_ACTIONS TO TAKE_
1. In the post on CMS build project paths, what name is given to the design-led build path that is concerned only with the web channel?
2. Continue the post on CMS build project paths from its last sentence.

Cleve Gibbon

content management, content modelling, digital ecosystems, technology evangelist.

CMS Build Project Paths

This entry is part 1 of 2 in the series CMS Build Project Paths

The importance of digital content to an organisation is growing year on year. At all levels, we’re hearing people asking for better ways to manage their content. Not as fast as we hoped, but this has led to advances in the way content management projects are run. The reality is that the success of content management projects depends heavily upon a company’s digital and content maturity, and the degree to which they are amenable to organisational change within that project’s timeframe. As an expert, consultant and/or supplier brought in to help deliver a content management project, the chosen build path is somewhat pre-determined.

This post is the first in a series short posts that looks at some of the common build paths content management projects take when delivering web sites. Not every project is the same but they do tend to follow a set of common delivery patterns. Let’s start at the beginning with the simple site.

Simple Site, Design-Led

You want a new website. You have a vision and plan for how to get there. Maybe it goes something like this:

  1. Brief in the creative agency.
  2. Do some information architecture, interaction design and user experience.
  3. Create outputs in the form of site maps, personas, user journeys, wireframes and PSDs.
  4. Perform several rounds of usability testing.
  5. Maybe create some HTML, supporting content (video, case studies, imagery), SEO, etc.

Great, now we have some deliverables and it’s time to get this site built people. Your project plan tells you it’s time to select a CMS (if you’re lucky) and find a solution provider to bring your site to life.

This is how the majority of web sites were delivered 10 years ago. Some still are today. Here, the CMS Build project path is a design-led effort where success is measured around just getting it live and the web site is only concerned with one channel: the web. This is CMS Build 1.0.

 

cms build 1.0

 

You’ll notice from the 3 simple steps above that all the focus is entirely on the end customer and the published site. There is little or no consideration for those folks responsible for creating and curating site content. This is not an oversight. To quote a past client:

Cleve, it’s not that I(a marketer) don’t appreciate authors. I do. But I’m targeted on end customer stats. It’s a tech problem to kept the site up to date. (Cira 2007).

CMS Build 1.0

Today, digital content projects expect more than what a CMS Build 1.0 project can possibly hope to give them. The build has to take a different path for some, if not, all of the following reasons (and more):

  1. The Web is not the only channel.

_DATA UNDER STUDY_
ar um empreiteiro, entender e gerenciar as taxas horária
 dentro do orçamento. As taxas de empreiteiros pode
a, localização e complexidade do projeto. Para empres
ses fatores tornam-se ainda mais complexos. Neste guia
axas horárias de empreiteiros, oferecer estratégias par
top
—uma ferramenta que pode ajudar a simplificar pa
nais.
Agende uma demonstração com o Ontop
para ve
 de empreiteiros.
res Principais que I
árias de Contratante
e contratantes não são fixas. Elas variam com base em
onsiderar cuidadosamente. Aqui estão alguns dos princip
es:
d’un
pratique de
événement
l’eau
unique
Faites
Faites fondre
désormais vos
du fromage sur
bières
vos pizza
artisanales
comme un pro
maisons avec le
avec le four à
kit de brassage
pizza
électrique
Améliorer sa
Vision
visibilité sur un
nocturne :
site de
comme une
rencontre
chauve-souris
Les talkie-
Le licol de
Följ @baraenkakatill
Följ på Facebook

--

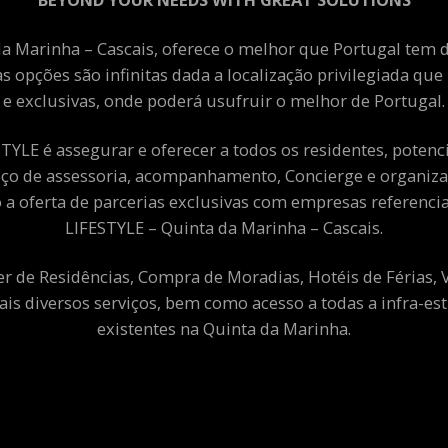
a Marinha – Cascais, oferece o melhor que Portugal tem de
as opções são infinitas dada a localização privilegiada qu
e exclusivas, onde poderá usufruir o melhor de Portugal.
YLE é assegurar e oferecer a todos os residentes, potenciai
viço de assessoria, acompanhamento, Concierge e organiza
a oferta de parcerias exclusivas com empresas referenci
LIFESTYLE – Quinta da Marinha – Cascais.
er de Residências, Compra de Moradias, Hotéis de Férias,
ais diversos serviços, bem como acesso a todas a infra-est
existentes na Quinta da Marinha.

_ANSWERS TO THIS EXERCISE_
1. CMS Build 1.0

2.
  2. The target audience is mobile using an incredibly diverse set of devices.
  3. Digital publishing is iterative and incremental, no longer print and go.
  4. Equal consideration for both content and design is required for effective user engagement.
  5. Editorial tasks need to be super low effort if they are going to be useful at all for authors.
  6. A CMS operates on a Garbage In, Garbage Out policy for content. Don’t put crap in and expect meaningful stuff out. Think semantically!
  7. Content is no longer static. It needs to be wickedly dynamic, searchable, discoverable, customisable, personalised, localised, translateable, and so much more. It needs to be intelligent.

Every journey has a starting point, but not necessarily an end point. That’s okay. But it’s important to understand where you are before you embark upon a CMS Build. This goes beyond the content audit and into getting a better feel for an organisation’s level of maturity around digital content and it’s appetite for change. For a CMS Build 1.0 this is not really a concern, but in later posts, as the builds requirements become a little more involved, there are some things that are just not possible. The organisation is not mature enough and/or capable of achieving certain digital content goals. Understanding and accepting this early, something we techies refer to as failing fast, saves precious time and money, and sets you on a realistic build path for success.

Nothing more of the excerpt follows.